I suppose one could see in all this an instance of a deep asymmetry between good and evil.

Monday, February 5, 2018

A heuristic argument for the Brouwer axiom

Suppose that:

  1. We cannot make sense of impossible worlds, but only of possible ones, so the only worlds there are are possible ones.

  2. Necessarily, a possible worlds semantics for alethic modality is correct.

  3. Worlds are necessary beings, and it is essential to them that they are worlds.

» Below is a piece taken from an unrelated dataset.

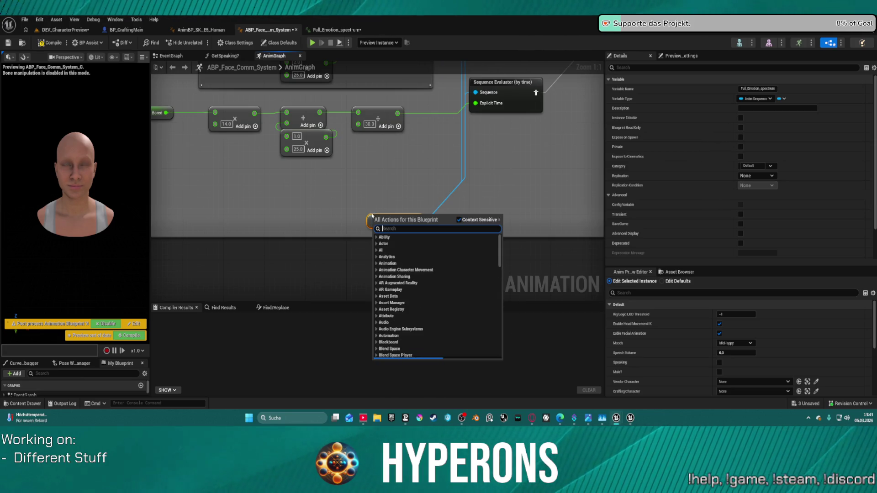
right_click(374, 219)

Now, suppose the Brouwer axiom, that if something is true then it’s necessarily possible, is not right. Then the following proposition is true at the actual world but not at all worlds:

  1. Every world is possible.

(For if Brouwer is false at w1, then there is a world w2 such that w2 is possible at w1 but w1 is not possible at w2. Since w1 is still a world at w2, at w2 it is the case that there is an impossible world.)

Say that the “extent of possibility” at a world w is the collection of all the worlds that are possible at w. Thus, given 1-3, if Brouwer fails, the actual world is a world that maximizes the extent of possibility, by making all the worlds be possible at it. But it seems intuitively unlikely that if worlds differ in the extent of possibility, the actual world should be so lucky as to be among the maximizers of the extent of possibility.

So, given 1-3, we have some reason to accept Brouwer.